* **Page**:
━━━━━━━━━━

Phase 1: Windows-Native Setup
1. NVIDIA Drivers
# Install latest NVIDIA Game Ready or Studio drivers
# Download from: https://www.nvidia.com/Download/index.aspx
# Verify
nvidia-smi
# Should show: RTX 5090, 24 GB VRAM, CUDA 13.x+
2. Ollama (Windows-Native)
Ollama runs natively on Windows and is accessible from WSL2 at localhost:11434.
winget install --id Ollama.Ollama
# Verify
ollama --version
3. Pull Models (from Windows or WSL2)
ollama pull qwen2.5-coder:32b # 19 GB — primary coding model
ollama pull qwen2.5-coder:7b # 4.7 GB — fast coding
ollama pull deepseek-r1:32b # 19 GB — chain-of-thought
ollama pull llama3.1:8b # 4.9 GB — fast general tasks
ollama pull sematre/orpheus:en # 4 GB — text-to-speech (8 voices)
ollama list # verify all 5 models
4. Install WSL2
# From PowerShell (Admin)
wsl --install -d Ubuntu-24.04
# Reboot if prompted, then set up username/password
Phase 2: WSL2 Setup
1. Install Dependencies
# Update
sudo apt update && sudo apt upgrade -y
# Node.js 20 LTS
curl -fsSL https://deb.nodesource.com/setup_20.x | sudo -E bash -
sudo apt install -y nodejs
# Python 3.12
sudo apt install -y python3.12 python3.12-venv python3-pip
# Build tools + ffmpeg
sudo apt install -y ffmpeg git curl build-essential cmake
# Verify
node --version # 20.x+
python3.12 --version
nvidia-smi # should show RTX 5090 (GPU passthrough from Windows)
Important: Do NOT install NVIDIA drivers inside WSL2. The Windows-side driver handles GPU passthrough automatically.

━━━━━━━━━━

* **Dataset entries**:
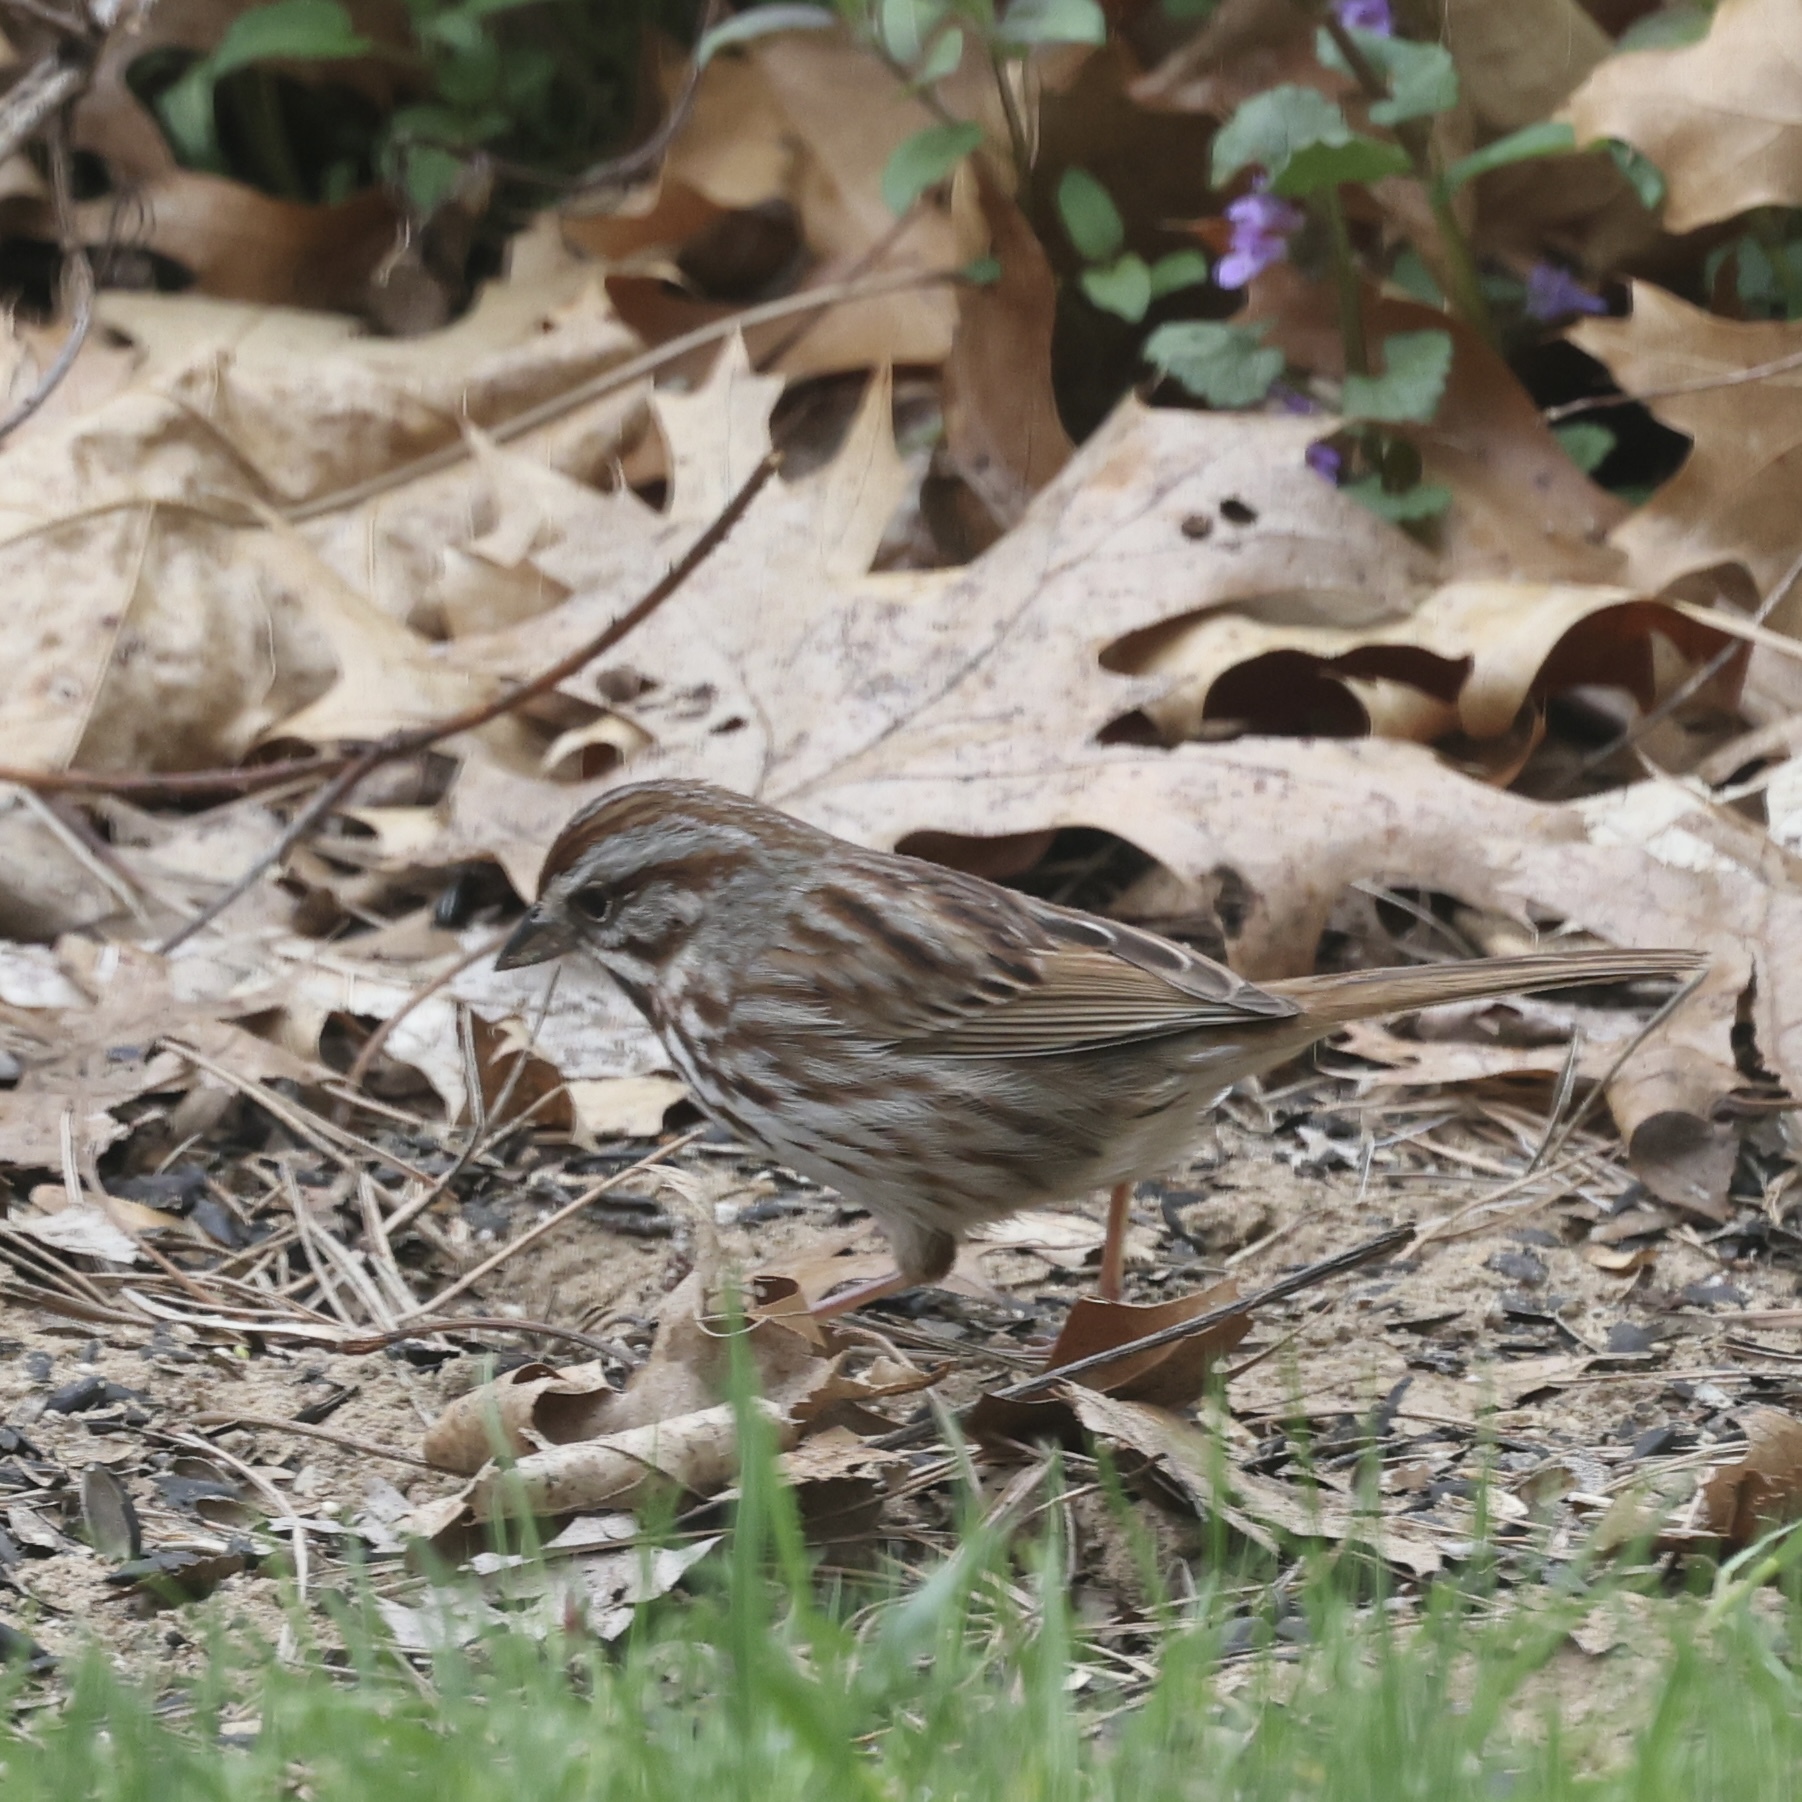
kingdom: Animalia
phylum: Chordata
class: Aves
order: Passeriformes
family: Passerellidae
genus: Melospiza
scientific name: Melospiza melodia
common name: Song sparrow
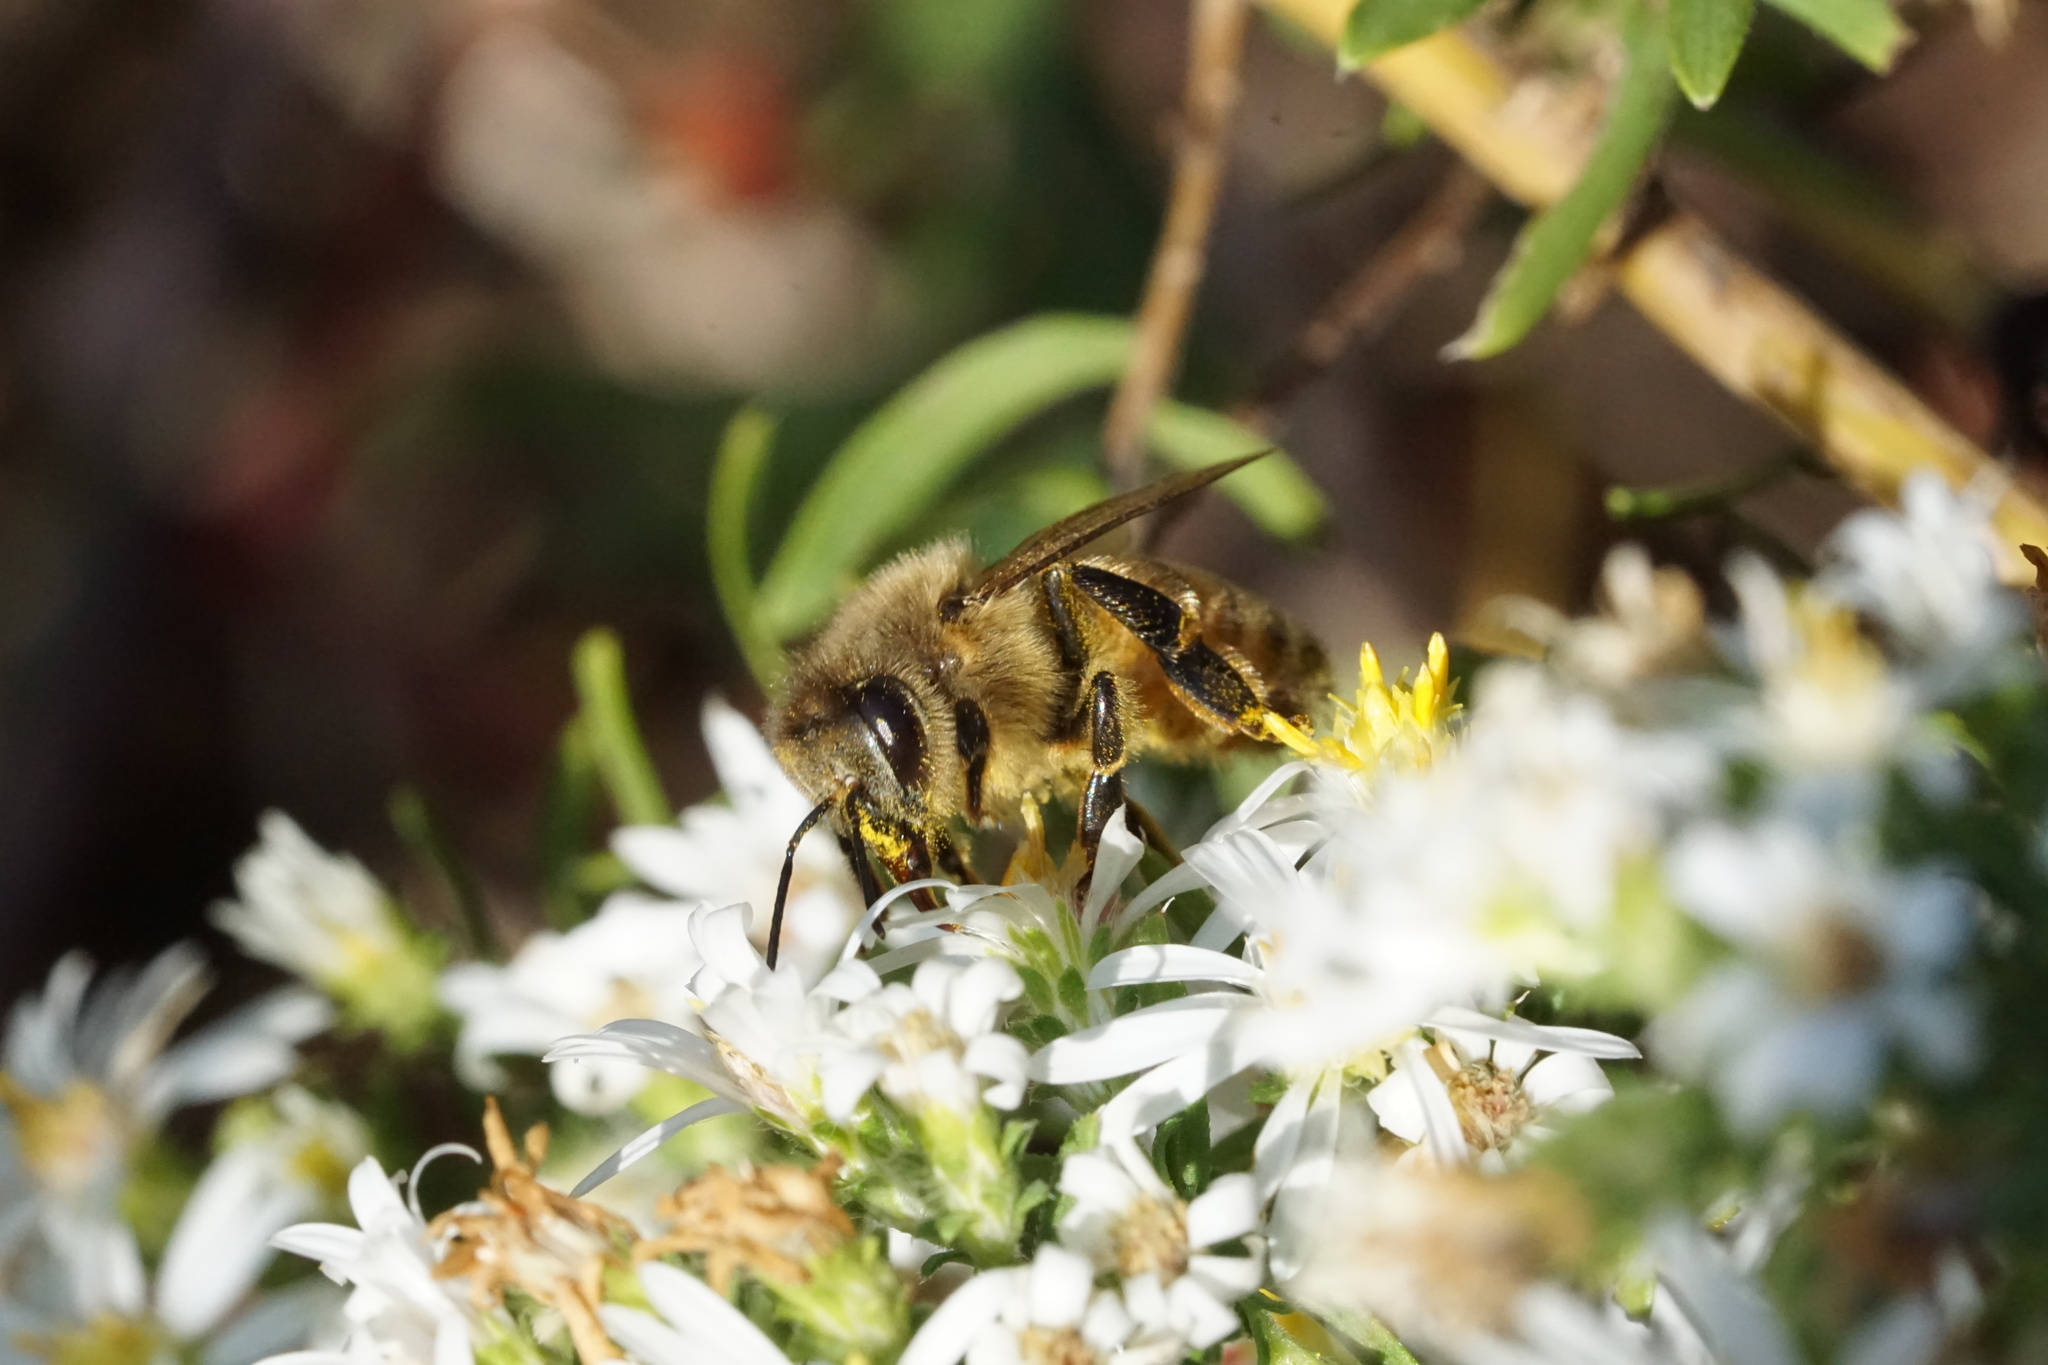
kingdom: Animalia
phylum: Arthropoda
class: Insecta
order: Hymenoptera
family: Apidae
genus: Apis
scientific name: Apis mellifera
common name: Honey bee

━━━━━━━━━━

* **Short problem 1**:
According to the setup guide, at what address can WSL2 reach Ollama?
* **Short problem 2**:
Copy out the entries starting with the line that contains "genus: Melospiza" and going on through the last line of the entries. Leave out the picture markers.
The setup guide and the entries are unrelated to each other.

* **Full solution 1**:
localhost:11434

* **Full solution 2**:
genus: Melospiza
scientific name: Melospiza melodia
common name: Song sparrow
kingdom: Animalia
phylum: Arthropoda
class: Insecta
order: Hymenoptera
family: Apidae
genus: Apis
scientific name: Apis mellifera
common name: Honey bee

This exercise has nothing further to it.